Can anyone clarify my confusion about Textures, materials and atlases?
I am trying to increase performance of my game by reducing draw calls, and as such I've started to make texture atlases for the textures where it makes sense.
My scenario is this:
I have a mesh, that I want to use several times, but with a different texture. So I figured I'd put all the textures into one atlas. Now the problem is that the UVs of the mesh will always be the same for all of the "instances" of it, which means it will always display the same texture, unless I give each instance a different material, and handle tiling and offset for each material.
My understanding is that if I use a unique material for each copy of the mesh, I will have gained no performance, is this true?
if true, then the only solution I see, is to go to my 3D application and make several versions of the same object with different UVs, which will be quite a chore, as I have lots of different meshes I need to do this with. If this is indeed the solution, is there an easier way to do this, preferably non-runtime?
Thanks for your time!
Answer by Raresh · Jun 05, 2016 at 12:51 PM
You will only gain performance by using the same material with the same mesh with the same scale. Other than that, you will drive the draw calls number up, which after a while might become enough to slow down your game.
Read up on Dynamic Batching for your case: http://docs.unity3d.com/Manual/DrawCallBatching.html
Thanks for your response Raresh :-)
I'm still a bit confused though- If I only save draw calls by using the same material on the same mesh, what is the point of making Texture atlases?

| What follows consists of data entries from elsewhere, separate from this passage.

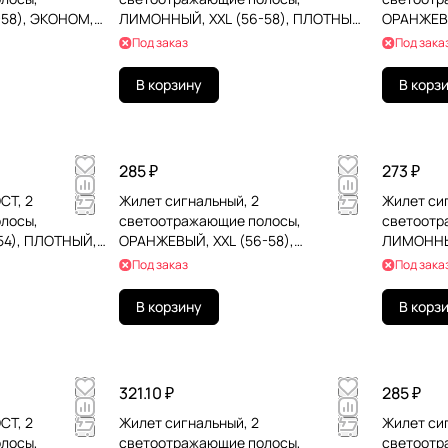
58), ЭКОНОМ,
ЛИМОННЫЙ, XXL (56-58), ПЛОТНЫЙ,
ОРАНЖЕВЫ
1
ГРАНДМАСТЕР, 610838
ГРАНДМАС
Под заказ
Под зака
В корзину
В корз
285 ₽
273 ₽
СТ, 2
Жилет сигнальный, 2
Жилет си
лосы,
светоотражающие полосы,
светоотр
54), ПЛОТНЫЙ,
ОРАНЖЕВЫЙ, XXL (56-58),
ЛИМОННЫЙ
1
ГРАНДМАСТЕР, 610887
ГРАНДМАС
Под заказ
Под зака
В корзину
В корз
321.10 ₽
285 ₽
СТ, 2
Жилет сигнальный, 2
Жилет си
лосы,
светоотражающие полосы,
светоотр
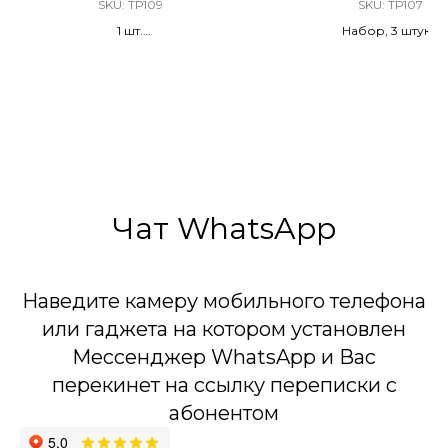
SKU:
ТР109
SKU:
ТР107
1 шт.
Набор, 3 штуки
Разноцветное конфетти с
Разноцветное конфет
сюрпризом (карнавальная маска)
сюрпризом
Чат WhatsApp
Наведите камеру мобильного телефона
или гаджета на котором установлен
Мессенджер WhatsApp и Вас
перекинет на ссылку переписки с
абонентом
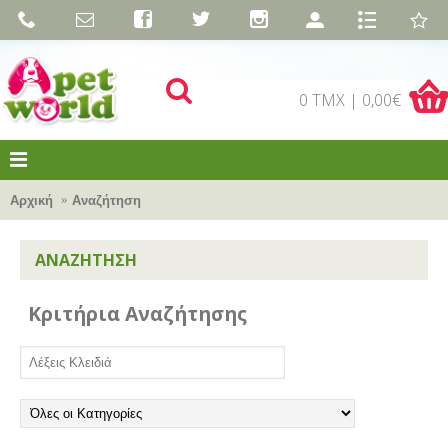
0 TMX | 0,00€
Αρχική
Αναζήτηση
ΑΝΑΖΉΤΗΣΗ
Κριτήρια Αναζήτησης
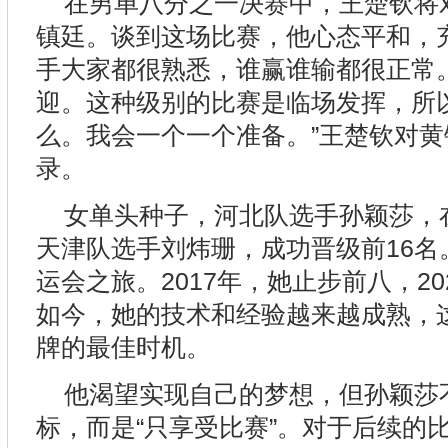
在男单八分之一决赛中，王楚钦将
镇廷。谈到这场比赛，他心态平和，充
手大家都很熟悉，谁赢谁输都很正常
迎。这种级别的比赛是临场发挥，所
么。我会一个一个准备。”王楚钦对
录。
女单头种子，河北队选手孙颖莎，
天津队选手刘炜珊，成功晋级前16名
运会之旅。2017年，她止步前八，2
如今，她的技术和经验越来越成熟，
牌的最佳时机。
他渴望实现自己的梦想，但孙颖莎
标，而是“只享受比赛”。对于后续的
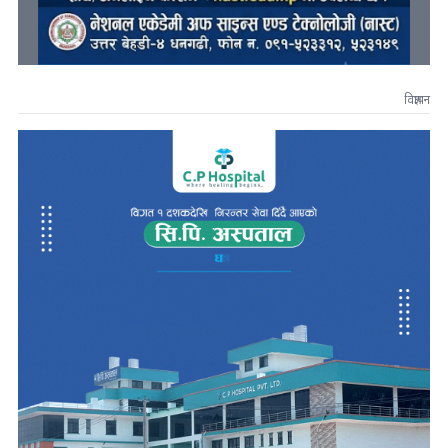
विज्ञापन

According to the manual, that you linked (Thanks for that, it was a nice read :-) ) it says the following: Unity can automatically batch moving objects into the same draw call if they share the same material and fulfill other criteria. The other criteria listed however, does not include that it has to be the same mesh.
Do you see my confusion?
I've considered looking into editor extensions and write an extension that can offset the UV mapping for me, but I'll refrain from doing that, until I know more on the subject- I'd hate to spend time on it, if it doesn't make any sense to do so :-)
Thanks for your time.
Texture atlases are for saving time on loading certain textures. Imagine a map like one from Battlefield. You would put all the textures for that map in an atlas, and load it when you need it. After that you unload it. It's just to save time and memory, as textures require more of both than other types of assets.
Answer by Nhauste · Jun 05, 2016 at 04:22 PM
The less materials you have in your scene, the faster your game will be. So yes, using the same material for multiple objects is a good way to reduce draw calls (batches). Unfortunately, you'd have to modify your meshes UVs to fit with the texture atlas you've made.
Thanks for your input. It's basically the same I gathered from reading about dynamic batching, as Raresh posted.
I appreciate your input. I'll look further into this, and maybe make an editor extension that allows me to do it easily in Unity.